##### Document passage

# Might be moving, need advice please



## Khrys (Sep 26, 2009)

My hubby Terry and I might be moving to Egypt. We found out about this fantastic opportunity, and he is going to fill out the app and the paperwork Monday. He talked with the gentleman who will be doing the hiring, and he says he is a perfect match (24 years in the service, environmental). 
He definatly has us looking at Egypt as a new place to put stakes, at least for a while.
This will be our first trip overseas for this type of thing, so naturally, I'm a bit apprehensive, even though I love the thought! Questions, I'm going to have a few. 
1. We are currently looking into a UK company called RPC Recruitment. Is this reputable? If not, can someone give me a name of a company that is reputable?
2. Are there places around there that accept pets? We have a few we would really like to bring with us. We would have no problem with the expense to bring them over ourselves, I just want to be sure there are vets, and such.
3. What are some of the customs? I've read the other forums on customs, but are there any slight differences? If anyone makes a mistake, it will be me!
4. Will it be safe for me to go on tours? I would love to go on a tour of the pyramids and such, I am an archeologist in my sweetest dreams!
5. RPC says we will be living in a gated community. Does this mean I cannot go out? I know what 'gated community' means over in the US, but not in another country.
6. I have no skill needed by Egypt . (I work with people with disabilities here in the US). What is the job situation over there for someone like me? (American, speaks English only)

Thank you for your input! We appreciate it as we start this new journey in our lives!

Khrys


----------



## MensEtManus (Jul 30, 2009)

First of all, welcome on board! Most of your questions, don't specifically state a city within Egypt, but my guess would be Cairo. I'm not a Cairo resident, but I'll address your questions from the point of view of someone in Alexandria.

So let me try to address some of your questions.

1) No idea

2) There are quite a few vets around. No problem raising pets here

3) Customs vary by location. Currently, Egypt is being torn between extreme fundamentalism and wanting to experience a more western type of culture. For example, in the new Cairo terminal you have a heineken Bar serving alcoholic drinks, yet it is almost impossible to obtain a liquor license in Alexandria and there are no new bars for years. In addition, they are trying to shut down bars in Alexandria and anyone associate with alcohol is always under constant harassment. 

Having said that, you'll find places within Cairo that are very liberal and places that are extremely conservative. Thus, act appropriate to the situation. For example, some males will not shake your hand and maybe not even look at you, whereas other males might expect to shake your hand and kiss on each cheek. In short, you'll figure it out by yourself eventually. Clothes again, dress to the location and situation; In exclusive beaches wear your bikini, in non-exclusive beaches be prepared to be fully clothed. 

4. Tourism is the key bread earner for Egypt - so you'll be treated like a queen.

5. The latest in real-estate development is gated communities. In simple terms, they are a collection of housing units behind a wall with security who check incoming and out-coming traffic. They are trying to mimic the idea of gated communities being better than non-gated communities. It is not like a prison-style compound. 

6. If your qualifications are basically being "American" - then you have the obvious jobs of being a teacher, secretary, public relations expert, etc.

So which state are you guys from?


----------



## Khrys (Sep 26, 2009)

It is very nice to meet you, thank you for the warm welcome!

##########
##### Supplied material

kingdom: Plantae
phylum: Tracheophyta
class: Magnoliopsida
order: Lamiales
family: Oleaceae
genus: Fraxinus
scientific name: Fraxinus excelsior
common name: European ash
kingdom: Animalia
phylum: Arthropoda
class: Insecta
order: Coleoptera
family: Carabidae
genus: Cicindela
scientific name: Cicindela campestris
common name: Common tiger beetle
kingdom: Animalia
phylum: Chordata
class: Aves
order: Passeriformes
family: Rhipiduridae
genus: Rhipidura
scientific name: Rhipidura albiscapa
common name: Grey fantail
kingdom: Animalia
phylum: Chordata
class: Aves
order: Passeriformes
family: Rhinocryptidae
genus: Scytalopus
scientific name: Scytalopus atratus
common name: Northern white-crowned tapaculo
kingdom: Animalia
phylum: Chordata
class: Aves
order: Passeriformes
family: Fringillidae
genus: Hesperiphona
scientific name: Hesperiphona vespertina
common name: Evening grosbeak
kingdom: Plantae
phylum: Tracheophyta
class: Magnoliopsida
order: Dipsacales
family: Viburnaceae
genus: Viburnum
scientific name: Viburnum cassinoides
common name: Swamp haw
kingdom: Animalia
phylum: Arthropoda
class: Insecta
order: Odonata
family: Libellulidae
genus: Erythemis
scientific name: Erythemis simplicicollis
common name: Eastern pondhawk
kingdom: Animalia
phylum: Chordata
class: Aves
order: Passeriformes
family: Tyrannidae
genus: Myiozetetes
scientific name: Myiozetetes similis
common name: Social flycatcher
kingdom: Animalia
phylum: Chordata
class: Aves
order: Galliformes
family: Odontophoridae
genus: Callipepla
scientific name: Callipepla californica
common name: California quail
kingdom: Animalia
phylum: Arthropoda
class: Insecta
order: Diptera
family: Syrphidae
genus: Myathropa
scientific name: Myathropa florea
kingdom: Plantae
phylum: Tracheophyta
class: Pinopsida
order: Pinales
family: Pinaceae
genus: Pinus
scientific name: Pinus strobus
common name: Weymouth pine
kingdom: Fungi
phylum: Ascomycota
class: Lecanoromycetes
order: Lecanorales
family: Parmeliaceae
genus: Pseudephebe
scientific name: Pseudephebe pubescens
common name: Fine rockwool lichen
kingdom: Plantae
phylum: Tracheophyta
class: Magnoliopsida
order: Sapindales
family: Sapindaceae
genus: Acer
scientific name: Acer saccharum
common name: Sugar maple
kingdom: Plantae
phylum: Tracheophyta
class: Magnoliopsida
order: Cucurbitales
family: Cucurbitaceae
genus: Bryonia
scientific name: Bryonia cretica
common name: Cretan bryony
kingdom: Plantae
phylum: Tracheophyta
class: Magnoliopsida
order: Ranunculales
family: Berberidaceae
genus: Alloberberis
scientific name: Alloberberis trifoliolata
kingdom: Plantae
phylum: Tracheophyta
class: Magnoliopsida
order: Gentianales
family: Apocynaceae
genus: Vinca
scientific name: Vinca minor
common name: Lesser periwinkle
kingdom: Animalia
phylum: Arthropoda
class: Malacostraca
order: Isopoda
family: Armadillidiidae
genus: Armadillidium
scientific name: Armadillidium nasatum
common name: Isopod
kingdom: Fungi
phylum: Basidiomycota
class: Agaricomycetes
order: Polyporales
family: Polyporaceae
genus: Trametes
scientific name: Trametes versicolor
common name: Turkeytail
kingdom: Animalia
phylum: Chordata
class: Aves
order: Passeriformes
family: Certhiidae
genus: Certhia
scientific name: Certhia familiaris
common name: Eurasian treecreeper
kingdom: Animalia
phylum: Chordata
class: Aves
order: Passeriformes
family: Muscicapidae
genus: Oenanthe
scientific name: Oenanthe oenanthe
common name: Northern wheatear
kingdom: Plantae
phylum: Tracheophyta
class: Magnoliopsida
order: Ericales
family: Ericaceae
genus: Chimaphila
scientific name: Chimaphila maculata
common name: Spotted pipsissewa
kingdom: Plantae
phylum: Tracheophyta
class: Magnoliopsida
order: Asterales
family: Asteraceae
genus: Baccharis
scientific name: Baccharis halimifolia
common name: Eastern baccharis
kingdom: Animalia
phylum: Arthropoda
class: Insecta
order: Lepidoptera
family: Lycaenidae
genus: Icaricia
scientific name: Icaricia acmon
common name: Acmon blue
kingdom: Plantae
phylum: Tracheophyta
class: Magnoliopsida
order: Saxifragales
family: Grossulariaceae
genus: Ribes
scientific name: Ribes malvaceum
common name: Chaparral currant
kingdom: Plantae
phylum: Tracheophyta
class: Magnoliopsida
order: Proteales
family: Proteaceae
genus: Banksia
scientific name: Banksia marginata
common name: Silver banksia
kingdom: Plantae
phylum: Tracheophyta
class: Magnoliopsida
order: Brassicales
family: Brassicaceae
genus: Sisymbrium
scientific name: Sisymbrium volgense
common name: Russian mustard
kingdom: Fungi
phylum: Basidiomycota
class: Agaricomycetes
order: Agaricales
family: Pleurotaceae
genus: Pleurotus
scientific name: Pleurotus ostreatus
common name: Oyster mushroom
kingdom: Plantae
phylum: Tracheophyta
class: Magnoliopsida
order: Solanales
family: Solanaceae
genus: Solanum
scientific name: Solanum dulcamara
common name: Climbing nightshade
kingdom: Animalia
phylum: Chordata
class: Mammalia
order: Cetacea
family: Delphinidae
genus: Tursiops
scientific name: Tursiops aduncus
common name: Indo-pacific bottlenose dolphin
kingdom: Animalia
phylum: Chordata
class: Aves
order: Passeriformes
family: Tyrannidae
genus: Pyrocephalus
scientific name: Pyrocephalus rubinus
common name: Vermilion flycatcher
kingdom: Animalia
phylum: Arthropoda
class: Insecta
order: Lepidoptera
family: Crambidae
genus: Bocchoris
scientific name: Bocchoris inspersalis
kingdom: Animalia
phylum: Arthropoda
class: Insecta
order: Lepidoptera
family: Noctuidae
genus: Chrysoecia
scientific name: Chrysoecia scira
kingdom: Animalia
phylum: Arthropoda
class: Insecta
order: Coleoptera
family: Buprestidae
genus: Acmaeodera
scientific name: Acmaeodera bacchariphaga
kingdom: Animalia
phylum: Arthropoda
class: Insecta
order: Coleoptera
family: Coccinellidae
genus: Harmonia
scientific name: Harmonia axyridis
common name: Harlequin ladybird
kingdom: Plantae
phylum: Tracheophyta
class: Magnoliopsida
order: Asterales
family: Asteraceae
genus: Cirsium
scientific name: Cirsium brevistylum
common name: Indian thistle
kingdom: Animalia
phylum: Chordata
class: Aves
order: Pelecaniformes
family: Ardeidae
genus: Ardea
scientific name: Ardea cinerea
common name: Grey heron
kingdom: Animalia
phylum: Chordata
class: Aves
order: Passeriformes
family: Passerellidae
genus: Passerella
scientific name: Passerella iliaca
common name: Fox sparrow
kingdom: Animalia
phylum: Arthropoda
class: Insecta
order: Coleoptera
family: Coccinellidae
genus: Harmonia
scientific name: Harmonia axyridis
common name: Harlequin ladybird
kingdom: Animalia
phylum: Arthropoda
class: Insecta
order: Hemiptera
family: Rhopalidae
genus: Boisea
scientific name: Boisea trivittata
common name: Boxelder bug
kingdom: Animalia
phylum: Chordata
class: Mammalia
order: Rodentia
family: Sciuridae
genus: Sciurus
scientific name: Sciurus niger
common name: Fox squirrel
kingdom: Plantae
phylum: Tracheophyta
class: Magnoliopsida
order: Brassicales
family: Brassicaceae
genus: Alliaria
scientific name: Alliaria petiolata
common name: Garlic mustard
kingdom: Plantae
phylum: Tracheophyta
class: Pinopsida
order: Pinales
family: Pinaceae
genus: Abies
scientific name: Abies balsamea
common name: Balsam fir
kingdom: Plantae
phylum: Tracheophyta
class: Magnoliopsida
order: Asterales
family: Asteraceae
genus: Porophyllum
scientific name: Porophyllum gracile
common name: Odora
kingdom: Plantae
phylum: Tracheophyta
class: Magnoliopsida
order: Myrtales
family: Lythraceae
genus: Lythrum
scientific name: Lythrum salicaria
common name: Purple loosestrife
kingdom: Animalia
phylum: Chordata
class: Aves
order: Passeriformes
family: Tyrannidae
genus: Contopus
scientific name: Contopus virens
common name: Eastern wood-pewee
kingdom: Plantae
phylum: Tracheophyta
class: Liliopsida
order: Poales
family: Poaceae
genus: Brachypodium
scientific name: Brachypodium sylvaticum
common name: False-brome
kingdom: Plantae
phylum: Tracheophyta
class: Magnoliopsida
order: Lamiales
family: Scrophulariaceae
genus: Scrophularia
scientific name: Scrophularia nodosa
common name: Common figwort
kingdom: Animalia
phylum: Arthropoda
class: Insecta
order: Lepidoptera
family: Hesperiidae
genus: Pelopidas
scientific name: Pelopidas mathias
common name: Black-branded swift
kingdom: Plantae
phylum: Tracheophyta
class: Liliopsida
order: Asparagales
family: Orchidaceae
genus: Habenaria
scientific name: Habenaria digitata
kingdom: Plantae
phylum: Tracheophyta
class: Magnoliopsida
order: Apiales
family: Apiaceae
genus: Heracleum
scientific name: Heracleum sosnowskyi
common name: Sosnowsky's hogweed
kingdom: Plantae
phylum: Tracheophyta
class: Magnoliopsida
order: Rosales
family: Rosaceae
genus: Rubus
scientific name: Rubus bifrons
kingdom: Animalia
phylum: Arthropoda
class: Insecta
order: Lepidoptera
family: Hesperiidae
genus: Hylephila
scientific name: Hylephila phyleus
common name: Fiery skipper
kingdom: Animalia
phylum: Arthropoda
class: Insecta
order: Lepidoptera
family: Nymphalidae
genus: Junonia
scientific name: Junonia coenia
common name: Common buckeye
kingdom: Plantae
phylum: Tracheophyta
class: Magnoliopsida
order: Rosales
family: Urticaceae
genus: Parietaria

##########

» Instruction 1: Why does the reply in the forum thread about moving to Egypt say that Khrys will be treated like a queen on tours? Answer in one to three sentences.
» Instruction 2: Summarize the forum thread about moving to Egypt in two sentences.
» Instruction 3: List every topic that Khrys raises in her six numbered points in the forum thread about moving to Egypt.

» Expected answer 1: The reply says that tourism is the key bread earner for Egypt. For that reason, a tourist can expect to be treated like a queen.

» Expected answer 2: Khrys says she and her husband Terry might move to Egypt for a job opportunity and asks about a UK recruitment company, pets, customs, tour safety, gated communities, and work for herself. Answering from Alexandria, MensEtManus says there are plenty of vets, customs vary by location, tourists are treated well, gated communities are walled housing with security rather than prison-style compounds, and jobs such as teacher or secretary suit someone whose qualification is being American.

» Expected answer 3:
- Whether the UK company RPC Recruitment is reputable
- Whether there are places that accept pets, and whether there are vets
- The local customs
- Whether it is safe for her to go on tours
- What living in a gated community means there
- The job situation for someone like her